■ What to work on: Reproduce every one of the following items verbatim, leaving the pictures out of your answer.

(Data for review begins)

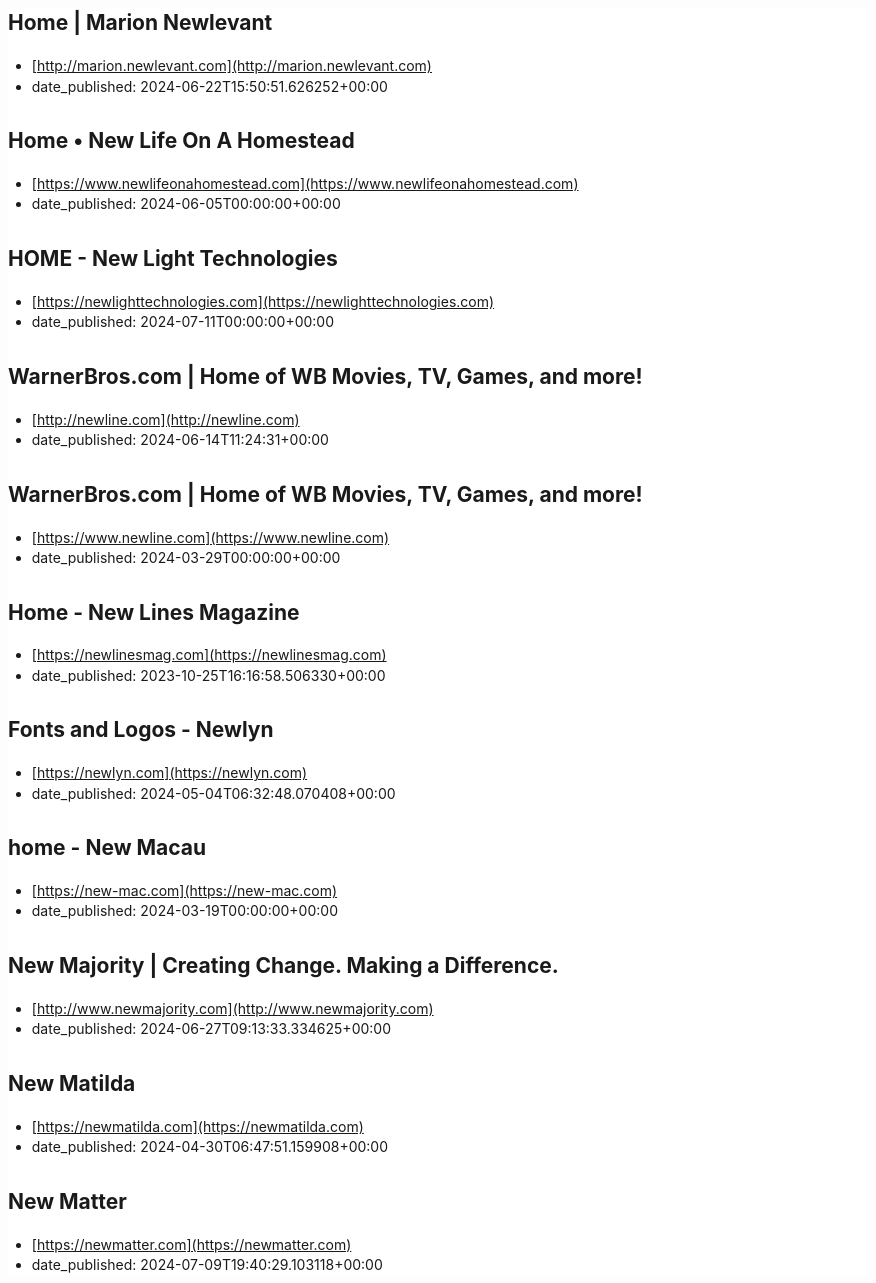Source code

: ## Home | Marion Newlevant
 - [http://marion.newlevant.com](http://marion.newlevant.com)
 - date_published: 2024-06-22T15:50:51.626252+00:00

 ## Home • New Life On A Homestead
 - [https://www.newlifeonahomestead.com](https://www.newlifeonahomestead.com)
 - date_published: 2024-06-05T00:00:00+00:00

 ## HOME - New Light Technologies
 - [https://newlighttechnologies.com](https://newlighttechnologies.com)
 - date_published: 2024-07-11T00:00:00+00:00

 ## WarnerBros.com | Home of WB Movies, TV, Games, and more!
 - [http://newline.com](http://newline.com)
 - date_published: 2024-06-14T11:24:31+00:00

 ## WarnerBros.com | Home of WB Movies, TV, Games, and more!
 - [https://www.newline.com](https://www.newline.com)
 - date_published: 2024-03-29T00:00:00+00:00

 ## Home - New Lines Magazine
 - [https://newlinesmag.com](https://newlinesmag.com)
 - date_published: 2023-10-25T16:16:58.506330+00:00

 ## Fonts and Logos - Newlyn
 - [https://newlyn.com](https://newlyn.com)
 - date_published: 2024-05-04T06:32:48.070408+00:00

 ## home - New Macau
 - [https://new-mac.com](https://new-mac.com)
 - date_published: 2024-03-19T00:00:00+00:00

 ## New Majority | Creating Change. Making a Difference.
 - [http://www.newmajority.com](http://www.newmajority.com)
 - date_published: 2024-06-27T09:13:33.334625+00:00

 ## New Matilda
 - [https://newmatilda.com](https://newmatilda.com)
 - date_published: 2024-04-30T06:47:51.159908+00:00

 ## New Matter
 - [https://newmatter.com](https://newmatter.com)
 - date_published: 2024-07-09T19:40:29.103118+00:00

(Data for review ends)

■ Response area:
Source code

: ## Home | Marion Newlevant
 - [http://marion.newlevant.com](http://marion.newlevant.com)
 - date_published: 2024-06-22T15:50:51.626252+00:00

 ## Home • New Life On A Homestead
 - [https://www.newlifeonahomestead.com](https://www.newlifeonahomestead.com)
 - date_published: 2024-06-05T00:00:00+00:00

 ## HOME - New Light Technologies
 - [https://newlighttechnologies.com](https://newlighttechnologies.com)
 - date_published: 2024-07-11T00:00:00+00:00

 ## WarnerBros.com | Home of WB Movies, TV, Games, and more!
 - [http://newline.com](http://newline.com)
 - date_published: 2024-06-14T11:24:31+00:00

 ## WarnerBros.com | Home of WB Movies, TV, Games, and more!
 - [https://www.newline.com](https://www.newline.com)
 - date_published: 2024-03-29T00:00:00+00:00

 ## Home - New Lines Magazine
 - [https://newlinesmag.com](https://newlinesmag.com)
 - date_published: 2023-10-25T16:16:58.506330+00:00

 ## Fonts and Logos - Newlyn
 - [https://newlyn.com](https://newlyn.com)
 - date_published: 2024-05-04T06:32:48.070408+00:00

 ## home - New Macau
 - [https://new-mac.com](https://new-mac.com)
 - date_published: 2024-03-19T00:00:00+00:00

 ## New Majority | Creating Change. Making a Difference.
 - [http://www.newmajority.com](http://www.newmajority.com)
 - date_published: 2024-06-27T09:13:33.334625+00:00

 ## New Matilda
 - [https://newmatilda.com](https://newmatilda.com)
 - date_published: 2024-04-30T06:47:51.159908+00:00

 ## New Matter
 - [https://newmatter.com](https://newmatter.com)
 - date_published: 2024-07-09T19:40:29.103118+00:00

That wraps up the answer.